Start of Block

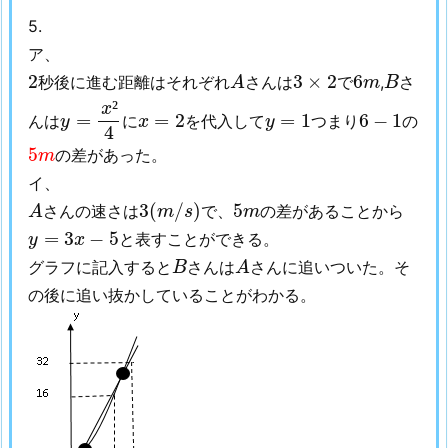
5.
ア、
A
B
2
3
×
2
6
m
2
3
×
2
6
秒後に進む距離はそれぞれ
さんは
で
,
さ
A
m
B
y
=
x
²
4
²
x
x
=
2
y
=
1
6
−
1
=
=
2
=
1
6
−
1
んは
に
を代入して
つまり
の
y
x
y
4
5
m
5
の差があった。
m
イ、
A
3
(
m
/
s
)
5
m
3
(
/
)
5
さんの速さは
で、
の差があることから
A
m
s
m
y
=
3
x
−
5
=
3
−
5
と表すことができる。
y
x
A
B
グラフに記入すると
さんは
さんに追いついた。そ
B
A
の後に追い抜かしていることがわかる。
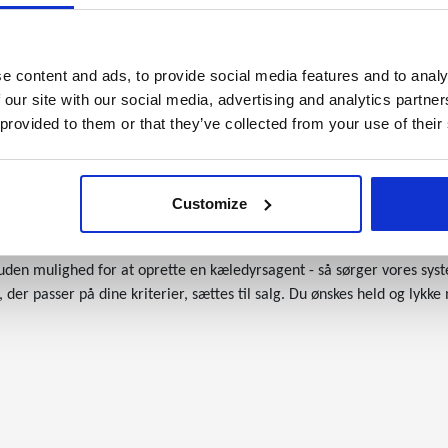
eret overfor fremmede, men tilsvarende loyal overfor sine nærmeste.
ansvar for træning og for at dække hundens aktivitetsbehov. Men en R
Hønsehund er en klog og selvstændig hund, og den stiller krav til si
e content and ads, to provide social media features and to analy
sse ting, så er en Ruhåret Hønsehund en fantastisk hund, som vil følge 
 our site with our social media, advertising and analytics partn
id på friluftsliv, og har du mulighed for og lyst til at have din hund 
 provided to them or that they’ve collected from your use of their
håret Hønsehund på Dyreportal.dk
l.dk kan du nemt og hurtigt få et overblik over, hvilke hunde af race
ner for at indsnævre din søgning, eller se dig lidt omkring for et større
Customize
d oprette en købsannonce. På den måde kan sælgerne kontakte dig dire
den mulighed for at oprette en kæledyrsagent - så sørger vores syste
der passer på dine kriterier, sættes til salg. Du ønskes held og lykke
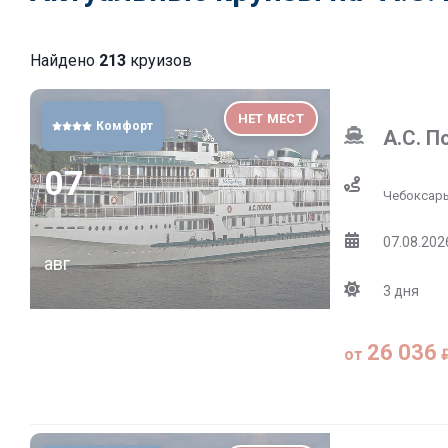
Найдено
213
круизов
НЕТ МЕСТ
Комфорт
А.С. П
07
Чебоксар
07.08.2026
авг
3
дня
26 036
от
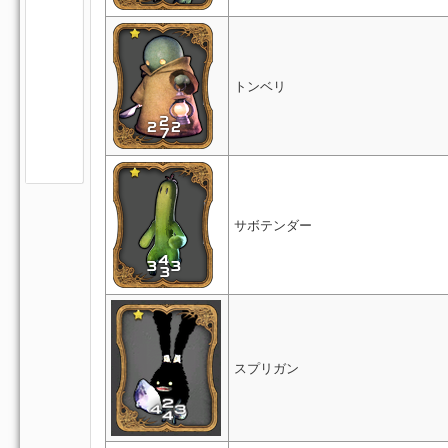
トンベリ
サボテンダー
スプリガン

End of Block

* **WORK INSTRUCTION**
Would you print all of the entries exactly, omitting any image?

* **TASK SOLUTION**
5.
ア、
A
B
2
3
×
2
6
m
2
3
×
2
6
秒後に進む距離はそれぞれ
さんは
で
,
さ
A
m
B
y
=
x
²
4
²
x
x
=
2
y
=
1
6
−
1
=
=
2
=
1
6
−
1
んは
に
を代入して
つまり
の
y
x
y
4
5
m
5
の差があった。
m
イ、
A
3
(
m
/
s
)
5
m
3
(
/
)
5
さんの速さは
で、
の差があることから
A
m
s
m
y
=
3
x
−
5
=
3
−
5
と表すことができる。
y
x
A
B
グラフに記入すると
さんは
さんに追いついた。そ
B
A
の後に追い抜かしていることがわかる。
eret overfor fremmede, men tilsvarende loyal overfor sine nærmeste.
ansvar for træning og for at dække hundens aktivitetsbehov. Men en R
Hønsehund er en klog og selvstændig hund, og den stiller krav til si
e content and ads, to provide social media features and to analy
sse ting, så er en Ruhåret Hønsehund en fantastisk hund, som vil følge 
 our site with our social media, advertising and analytics partn
id på friluftsliv, og har du mulighed for og lyst til at have din hund 
 provided to them or that they’ve collected from your use of their
håret Hønsehund på Dyreportal.dk
l.dk kan du nemt og hurtigt få et overblik over, hvilke hunde af race
ner for at indsnævre din søgning, eller se dig lidt omkring for et større
Customize
d oprette en købsannonce. På den måde kan sælgerne kontakte dig dire
den mulighed for at oprette en kæledyrsagent - så sørger vores syste
der passer på dine kriterier, sættes til salg. Du ønskes held og lykke
Найдено
213
круизов
НЕТ МЕСТ
Комфорт
А.С. П
07
Чебоксар
07.08.2026
авг
3
дня
26 036
от
トンベリ
サボテンダー
スプリガン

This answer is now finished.